**Problem set:**
(1) What two benefits of the reprex package does the thread excerpt give?
(2) Echo the thread excerpt from "Dear Hadley, unfortunatelly" up to and including "length.out = nrow(flights))".

**Page extract:**
Can you please provide a minimal reprex (reproducible example)? The goal of a reprex is to make it as easy as possible for me to recreate your problem so that I can fix it: please help me help you! If you've never heard of a reprex before, start by reading about the reprex package, including the advice further down the page. Please make sure your reprex is created with the reprex package as it gives nicely formatted output and avoids a number of common pitfalls.

PaulinaUrban commented 3 years ago

Dear Hadley, unfortunatelly reprex() gives strange errors when I try to make example code

library(dplyr, warn.conflicts = FALSE)
library(nycflights13)
numCores <- detectCores()
#> Error in detectCores(): nie udało się znaleźć funkcji 'detectCores'
cores <- numCores - 4
#> Error in eval(expr, envir, enclos): nie znaleziono obiektu 'numCores'
group <- rep(1:cores, length.out = nrow(flights))
#> Error in eval(expr, envir, enclos): nie znaleziono obiektu 'cores'
flights <- bind_cols(tibble(group), flights)

Stored entries:

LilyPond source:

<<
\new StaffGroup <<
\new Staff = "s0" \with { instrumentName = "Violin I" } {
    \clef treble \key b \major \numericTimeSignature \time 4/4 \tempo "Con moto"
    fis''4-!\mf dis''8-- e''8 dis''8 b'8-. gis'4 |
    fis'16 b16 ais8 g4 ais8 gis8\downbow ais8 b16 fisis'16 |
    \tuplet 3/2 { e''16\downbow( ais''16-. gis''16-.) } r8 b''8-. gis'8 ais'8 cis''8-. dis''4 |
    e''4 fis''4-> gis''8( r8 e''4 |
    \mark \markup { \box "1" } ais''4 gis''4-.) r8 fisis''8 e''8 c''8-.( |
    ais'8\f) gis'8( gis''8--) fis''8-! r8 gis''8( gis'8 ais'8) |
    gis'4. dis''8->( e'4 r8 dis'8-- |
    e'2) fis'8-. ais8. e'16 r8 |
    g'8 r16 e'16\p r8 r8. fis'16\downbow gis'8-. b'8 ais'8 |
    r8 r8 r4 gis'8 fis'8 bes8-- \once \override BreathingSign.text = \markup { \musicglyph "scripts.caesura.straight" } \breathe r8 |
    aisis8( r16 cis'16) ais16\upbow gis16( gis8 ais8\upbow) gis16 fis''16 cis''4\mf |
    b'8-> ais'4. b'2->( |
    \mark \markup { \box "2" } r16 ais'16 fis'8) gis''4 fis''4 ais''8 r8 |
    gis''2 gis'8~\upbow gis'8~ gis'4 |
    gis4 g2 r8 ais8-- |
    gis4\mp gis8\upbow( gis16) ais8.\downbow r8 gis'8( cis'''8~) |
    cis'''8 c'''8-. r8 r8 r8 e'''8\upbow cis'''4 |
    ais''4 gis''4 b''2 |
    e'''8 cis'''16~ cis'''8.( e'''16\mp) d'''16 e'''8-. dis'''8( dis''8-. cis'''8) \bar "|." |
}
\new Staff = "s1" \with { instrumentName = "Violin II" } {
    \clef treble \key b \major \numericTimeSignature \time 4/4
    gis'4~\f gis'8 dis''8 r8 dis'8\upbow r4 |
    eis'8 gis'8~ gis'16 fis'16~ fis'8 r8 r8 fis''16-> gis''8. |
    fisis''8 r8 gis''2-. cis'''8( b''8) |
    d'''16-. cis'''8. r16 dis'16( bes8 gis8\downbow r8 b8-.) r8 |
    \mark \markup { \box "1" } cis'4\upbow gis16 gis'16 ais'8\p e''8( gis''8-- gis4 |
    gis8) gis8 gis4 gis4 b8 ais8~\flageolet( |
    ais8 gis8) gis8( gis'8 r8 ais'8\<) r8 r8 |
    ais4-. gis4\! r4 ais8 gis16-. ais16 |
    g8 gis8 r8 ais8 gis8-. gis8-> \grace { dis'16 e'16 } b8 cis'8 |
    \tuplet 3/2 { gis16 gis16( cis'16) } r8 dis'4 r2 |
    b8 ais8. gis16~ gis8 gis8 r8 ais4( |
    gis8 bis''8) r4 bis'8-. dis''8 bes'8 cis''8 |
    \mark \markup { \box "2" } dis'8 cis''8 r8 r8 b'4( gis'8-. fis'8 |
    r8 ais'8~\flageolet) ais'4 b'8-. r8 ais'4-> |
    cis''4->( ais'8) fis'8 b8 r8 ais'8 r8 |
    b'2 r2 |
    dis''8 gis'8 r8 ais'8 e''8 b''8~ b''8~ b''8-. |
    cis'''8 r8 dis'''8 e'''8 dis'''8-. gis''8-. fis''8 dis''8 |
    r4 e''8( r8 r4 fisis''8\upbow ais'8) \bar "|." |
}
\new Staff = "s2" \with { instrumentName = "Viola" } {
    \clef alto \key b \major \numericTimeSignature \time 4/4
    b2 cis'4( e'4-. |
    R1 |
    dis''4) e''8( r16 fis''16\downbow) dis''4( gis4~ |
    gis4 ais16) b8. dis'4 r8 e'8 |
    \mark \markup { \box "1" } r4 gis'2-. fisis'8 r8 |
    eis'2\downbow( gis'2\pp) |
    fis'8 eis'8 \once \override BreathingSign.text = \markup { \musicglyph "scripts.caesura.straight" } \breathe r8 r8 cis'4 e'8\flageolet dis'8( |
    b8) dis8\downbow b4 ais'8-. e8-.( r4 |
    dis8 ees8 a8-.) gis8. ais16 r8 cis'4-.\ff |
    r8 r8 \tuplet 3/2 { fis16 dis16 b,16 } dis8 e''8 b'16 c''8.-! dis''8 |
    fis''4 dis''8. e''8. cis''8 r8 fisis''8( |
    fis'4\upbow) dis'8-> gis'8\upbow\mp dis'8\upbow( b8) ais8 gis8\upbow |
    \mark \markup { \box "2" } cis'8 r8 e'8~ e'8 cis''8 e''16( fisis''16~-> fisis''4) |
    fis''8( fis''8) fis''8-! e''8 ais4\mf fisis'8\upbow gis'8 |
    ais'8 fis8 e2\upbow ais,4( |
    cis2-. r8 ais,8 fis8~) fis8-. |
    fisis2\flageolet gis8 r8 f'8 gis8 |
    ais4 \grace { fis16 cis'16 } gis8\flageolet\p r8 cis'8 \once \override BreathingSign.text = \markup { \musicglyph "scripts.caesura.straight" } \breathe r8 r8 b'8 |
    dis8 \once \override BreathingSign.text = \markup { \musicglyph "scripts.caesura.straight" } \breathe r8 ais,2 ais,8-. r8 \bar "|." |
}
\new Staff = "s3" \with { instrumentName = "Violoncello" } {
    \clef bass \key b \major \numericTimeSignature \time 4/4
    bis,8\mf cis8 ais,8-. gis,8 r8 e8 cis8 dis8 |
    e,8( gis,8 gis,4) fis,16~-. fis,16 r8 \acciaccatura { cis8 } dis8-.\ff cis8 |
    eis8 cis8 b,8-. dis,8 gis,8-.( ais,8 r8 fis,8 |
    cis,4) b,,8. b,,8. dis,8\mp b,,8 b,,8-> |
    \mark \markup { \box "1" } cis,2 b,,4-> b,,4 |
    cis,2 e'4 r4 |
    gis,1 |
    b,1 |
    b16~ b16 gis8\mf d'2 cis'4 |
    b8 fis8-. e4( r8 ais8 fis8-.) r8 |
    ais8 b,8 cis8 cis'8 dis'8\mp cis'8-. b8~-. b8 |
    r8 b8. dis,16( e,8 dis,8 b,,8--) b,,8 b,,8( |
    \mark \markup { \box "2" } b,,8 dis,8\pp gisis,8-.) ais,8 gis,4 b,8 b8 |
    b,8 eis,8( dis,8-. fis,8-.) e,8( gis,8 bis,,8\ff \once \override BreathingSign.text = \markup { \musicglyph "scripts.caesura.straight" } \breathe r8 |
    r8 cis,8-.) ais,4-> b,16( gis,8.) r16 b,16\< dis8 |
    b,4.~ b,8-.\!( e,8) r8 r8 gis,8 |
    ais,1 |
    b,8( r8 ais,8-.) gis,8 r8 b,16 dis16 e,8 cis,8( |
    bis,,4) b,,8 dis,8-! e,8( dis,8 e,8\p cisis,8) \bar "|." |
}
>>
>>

**Per-task outputs:**
(1) It gives nicely formatted output and avoids a number of common pitfalls.

(2)
Dear Hadley, unfortunatelly reprex() gives strange errors when I try to make example code

library(dplyr, warn.conflicts = FALSE)
library(nycflights13)
numCores <- detectCores()
#> Error in detectCores(): nie udało się znaleźć funkcji 'detectCores'
cores <- numCores - 4
#> Error in eval(expr, envir, enclos): nie znaleziono obiektu 'numCores'
group <- rep(1:cores, length.out = nrow(flights))